Monday, April 16, 2007

REVIEW: Joanna Newsom (The Olympia, Dublin)

If you should be judged by your heroes, Joanna Newsom's shout outs to Beach Boy's collaborator, Van Dyke Parks, and trad harpist, Derek Bell, only begin to suggest quite how enigmatic the Californian's music is.

Even when you know that Van Dyke Parks provided the orchestral arrangements for her latest album, Ys, and Chieftain Bell once gave her a harp lesson, you are only at the gates of the weird world of the smiling figure about to shake out her long, blonde ringlets and begin strumming her golden harp.

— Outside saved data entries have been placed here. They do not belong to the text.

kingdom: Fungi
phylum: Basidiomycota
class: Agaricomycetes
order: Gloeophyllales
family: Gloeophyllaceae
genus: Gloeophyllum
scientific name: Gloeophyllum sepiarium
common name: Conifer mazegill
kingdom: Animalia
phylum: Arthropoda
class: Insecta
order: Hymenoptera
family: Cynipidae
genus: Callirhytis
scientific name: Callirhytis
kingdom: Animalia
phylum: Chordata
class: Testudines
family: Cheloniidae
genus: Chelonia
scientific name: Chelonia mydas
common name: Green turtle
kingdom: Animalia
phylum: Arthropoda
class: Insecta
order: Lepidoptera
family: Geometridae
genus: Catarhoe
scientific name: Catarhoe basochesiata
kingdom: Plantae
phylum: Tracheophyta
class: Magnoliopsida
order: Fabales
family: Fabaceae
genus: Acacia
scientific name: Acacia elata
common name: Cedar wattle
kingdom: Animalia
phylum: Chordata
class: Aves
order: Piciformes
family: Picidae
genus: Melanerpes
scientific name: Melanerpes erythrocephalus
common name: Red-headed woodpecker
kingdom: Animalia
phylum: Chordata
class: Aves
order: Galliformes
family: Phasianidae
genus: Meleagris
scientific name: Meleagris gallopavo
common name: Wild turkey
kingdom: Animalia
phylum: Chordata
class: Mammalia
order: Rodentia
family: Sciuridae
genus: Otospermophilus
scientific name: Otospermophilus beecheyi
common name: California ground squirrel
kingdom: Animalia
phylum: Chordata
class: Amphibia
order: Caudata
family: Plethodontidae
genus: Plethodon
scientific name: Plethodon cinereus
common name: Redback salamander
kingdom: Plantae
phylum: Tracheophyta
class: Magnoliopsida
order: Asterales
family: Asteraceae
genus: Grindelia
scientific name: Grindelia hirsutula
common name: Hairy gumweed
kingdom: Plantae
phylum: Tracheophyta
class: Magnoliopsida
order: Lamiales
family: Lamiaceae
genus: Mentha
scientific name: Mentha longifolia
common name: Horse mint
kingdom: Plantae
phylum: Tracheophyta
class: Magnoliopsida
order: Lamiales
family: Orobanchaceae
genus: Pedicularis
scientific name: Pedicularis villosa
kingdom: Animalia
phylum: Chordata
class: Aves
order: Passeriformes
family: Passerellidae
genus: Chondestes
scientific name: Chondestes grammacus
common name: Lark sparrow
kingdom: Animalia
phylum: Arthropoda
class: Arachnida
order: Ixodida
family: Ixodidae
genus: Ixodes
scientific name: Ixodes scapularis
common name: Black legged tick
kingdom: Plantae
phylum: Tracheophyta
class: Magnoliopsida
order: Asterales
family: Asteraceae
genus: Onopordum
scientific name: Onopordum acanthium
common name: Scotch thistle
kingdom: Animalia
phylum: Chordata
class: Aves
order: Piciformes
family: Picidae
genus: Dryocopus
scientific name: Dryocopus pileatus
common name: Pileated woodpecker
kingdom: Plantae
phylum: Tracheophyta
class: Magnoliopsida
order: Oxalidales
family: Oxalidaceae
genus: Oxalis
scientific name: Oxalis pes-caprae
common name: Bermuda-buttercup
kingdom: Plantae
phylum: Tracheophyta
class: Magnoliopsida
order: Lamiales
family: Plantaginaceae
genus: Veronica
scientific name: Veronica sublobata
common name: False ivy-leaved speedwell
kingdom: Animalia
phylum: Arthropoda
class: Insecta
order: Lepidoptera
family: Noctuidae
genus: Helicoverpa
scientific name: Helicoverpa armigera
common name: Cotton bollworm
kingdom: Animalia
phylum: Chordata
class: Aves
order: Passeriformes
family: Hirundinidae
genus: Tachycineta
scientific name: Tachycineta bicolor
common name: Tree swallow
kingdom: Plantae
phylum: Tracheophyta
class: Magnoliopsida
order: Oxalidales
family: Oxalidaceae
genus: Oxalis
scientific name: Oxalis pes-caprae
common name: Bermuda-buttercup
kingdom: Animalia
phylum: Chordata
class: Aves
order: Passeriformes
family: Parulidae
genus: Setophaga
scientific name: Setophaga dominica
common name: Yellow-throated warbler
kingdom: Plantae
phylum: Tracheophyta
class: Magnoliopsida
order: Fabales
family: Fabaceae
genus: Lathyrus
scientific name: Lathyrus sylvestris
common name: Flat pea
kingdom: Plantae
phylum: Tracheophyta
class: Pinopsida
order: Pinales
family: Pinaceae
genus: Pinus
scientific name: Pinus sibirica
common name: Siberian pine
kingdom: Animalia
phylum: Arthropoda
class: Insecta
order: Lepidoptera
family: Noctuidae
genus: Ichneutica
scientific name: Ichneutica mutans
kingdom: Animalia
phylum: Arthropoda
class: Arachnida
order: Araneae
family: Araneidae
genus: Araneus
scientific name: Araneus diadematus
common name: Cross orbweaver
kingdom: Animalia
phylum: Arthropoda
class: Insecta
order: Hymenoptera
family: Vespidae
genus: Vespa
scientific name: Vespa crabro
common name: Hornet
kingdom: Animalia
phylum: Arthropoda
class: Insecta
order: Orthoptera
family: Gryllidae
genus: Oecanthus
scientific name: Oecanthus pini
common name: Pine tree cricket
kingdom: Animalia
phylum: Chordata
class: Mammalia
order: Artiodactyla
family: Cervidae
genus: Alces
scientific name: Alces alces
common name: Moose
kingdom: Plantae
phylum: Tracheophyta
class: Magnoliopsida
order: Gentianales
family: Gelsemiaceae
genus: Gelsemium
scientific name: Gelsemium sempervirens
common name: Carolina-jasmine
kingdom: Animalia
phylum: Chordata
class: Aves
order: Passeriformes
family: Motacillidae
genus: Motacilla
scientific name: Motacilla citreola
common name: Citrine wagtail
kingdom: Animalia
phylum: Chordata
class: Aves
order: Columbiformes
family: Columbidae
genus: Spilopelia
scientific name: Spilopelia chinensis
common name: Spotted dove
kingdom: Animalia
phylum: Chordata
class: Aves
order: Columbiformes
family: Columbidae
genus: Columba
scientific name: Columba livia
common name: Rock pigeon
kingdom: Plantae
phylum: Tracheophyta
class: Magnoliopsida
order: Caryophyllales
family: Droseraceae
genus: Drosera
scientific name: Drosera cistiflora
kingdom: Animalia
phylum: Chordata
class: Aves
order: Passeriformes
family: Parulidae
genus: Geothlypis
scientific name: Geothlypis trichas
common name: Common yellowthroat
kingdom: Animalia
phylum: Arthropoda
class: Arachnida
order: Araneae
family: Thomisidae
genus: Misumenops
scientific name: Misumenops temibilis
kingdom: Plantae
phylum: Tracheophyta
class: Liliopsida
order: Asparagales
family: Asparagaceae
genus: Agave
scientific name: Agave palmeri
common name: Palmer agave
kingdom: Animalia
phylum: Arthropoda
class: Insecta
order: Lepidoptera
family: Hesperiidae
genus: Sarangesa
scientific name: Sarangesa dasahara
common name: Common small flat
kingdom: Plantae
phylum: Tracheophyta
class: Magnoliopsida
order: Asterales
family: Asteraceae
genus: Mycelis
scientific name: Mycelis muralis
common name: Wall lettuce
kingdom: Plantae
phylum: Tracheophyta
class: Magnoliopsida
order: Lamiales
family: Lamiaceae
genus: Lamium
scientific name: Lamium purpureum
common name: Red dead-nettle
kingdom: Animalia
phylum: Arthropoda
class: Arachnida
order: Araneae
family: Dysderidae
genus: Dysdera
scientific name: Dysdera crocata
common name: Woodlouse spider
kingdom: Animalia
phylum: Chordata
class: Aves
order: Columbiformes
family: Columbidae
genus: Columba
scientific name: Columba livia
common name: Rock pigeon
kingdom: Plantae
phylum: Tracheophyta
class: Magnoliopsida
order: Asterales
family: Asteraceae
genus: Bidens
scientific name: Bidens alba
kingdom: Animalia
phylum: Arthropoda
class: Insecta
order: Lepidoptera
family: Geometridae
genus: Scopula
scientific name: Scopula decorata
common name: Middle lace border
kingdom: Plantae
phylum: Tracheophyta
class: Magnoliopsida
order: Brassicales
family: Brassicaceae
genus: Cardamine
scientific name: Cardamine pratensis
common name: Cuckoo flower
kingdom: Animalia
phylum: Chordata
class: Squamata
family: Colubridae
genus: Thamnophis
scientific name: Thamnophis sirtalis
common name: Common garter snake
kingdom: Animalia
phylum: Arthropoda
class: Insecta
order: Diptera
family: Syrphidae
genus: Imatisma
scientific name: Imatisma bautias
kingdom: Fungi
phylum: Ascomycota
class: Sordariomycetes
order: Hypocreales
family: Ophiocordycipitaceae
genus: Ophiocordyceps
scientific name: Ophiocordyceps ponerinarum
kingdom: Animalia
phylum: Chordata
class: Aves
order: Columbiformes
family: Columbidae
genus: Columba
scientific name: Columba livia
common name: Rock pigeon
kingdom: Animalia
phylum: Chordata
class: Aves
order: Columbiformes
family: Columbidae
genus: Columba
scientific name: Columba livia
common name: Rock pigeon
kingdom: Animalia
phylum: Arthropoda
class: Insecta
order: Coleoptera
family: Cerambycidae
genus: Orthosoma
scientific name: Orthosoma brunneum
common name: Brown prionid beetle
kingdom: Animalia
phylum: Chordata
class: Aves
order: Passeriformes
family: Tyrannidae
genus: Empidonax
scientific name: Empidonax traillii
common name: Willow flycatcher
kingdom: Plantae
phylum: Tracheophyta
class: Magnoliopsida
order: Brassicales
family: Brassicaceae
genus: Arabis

Her experimental folk songs seem to encompass - sometimes rather inscrutably - an almost Dylanesque plenitude. Like Bob, if it occurs to her that a song requires more than ten minutes to find its way home, she gives it enough rope.

And also like Dylan (who, of course, she sounds nothing like) she isn't prepared to waste the symphonic stretches on solos: there is clearly far too much to say to leave the air to the instruments. Almost constantly, her high, chirpy voice sows a long, shiny thread that tweets snatches of fairytale simplicity, before hopping along to mysterious philosophical speculation and apocalyptic soothsaying.

For the most part, the great swells of Newsom's music are as dense and rapid and full of pileup possibilities as the grid at a grand prix. The sweep of Emily seems to demand as much concentration to listen to as it does to play; even in moments of jollity, such as the cowboy zen of Inflammatory Writ, or the verbal prism of This Side of the Blue, there is always a sense of a duty to pay attention amid the striding complexity.

Her current touring show strips away the orchestral backing that helped her concerts late last year make such a big splash. For this tour, she will offer instead minute gilding touches from backing vocalist, violinist and sliding tambura player (i was behind him -- in Box No.1 -- and couldn't quite see: if this guy was in Horslips, I'd have said it was an electric bouzouki, but the guy from Pitchfork thinks tambura) Best of all, though, is the stripped down (and barefoot) percussion section - never, I'm guessing, has a bass drum played so exquisitely, nor turned into such a colourful, expressive instrument.

The songs are long and complex with tiny rhythmic variations turning up after endless stretches of rapid fire lyrics. The band are all good players versed in the dark art of sitting still and listening carefully for bar 137 where their 3 notes are required to decorate Jo's headlong storm of harp notes. (Classical training, I guess.)

The thing is that although this music is beautiful, demanding, sharp, funny, and as ambitiously conceived and played as anything in popular music, the gorgeousness of it all eventually becomes kind of exhausting. Who'd have thought that the woman who sings

Never get so attached to a poem,
you forget truth that lacks lyricism

would forget the value of the few flaws.

There is a throb of expectation accompanying Newsom now that must have surrounded Dylan by the mid-sixties. Having so pointedly raised the bar, who could resist asking: "but what now?" So sure are we that Newsom is saying something portentous, and saying it with fierce drive, that we're prepared to hang on a little longer to work out what exactly it is.

If I had to guess, I think it's something about starting all over again; not from the beginning, but from some point in the best future we can imagine. All rather American, in the end.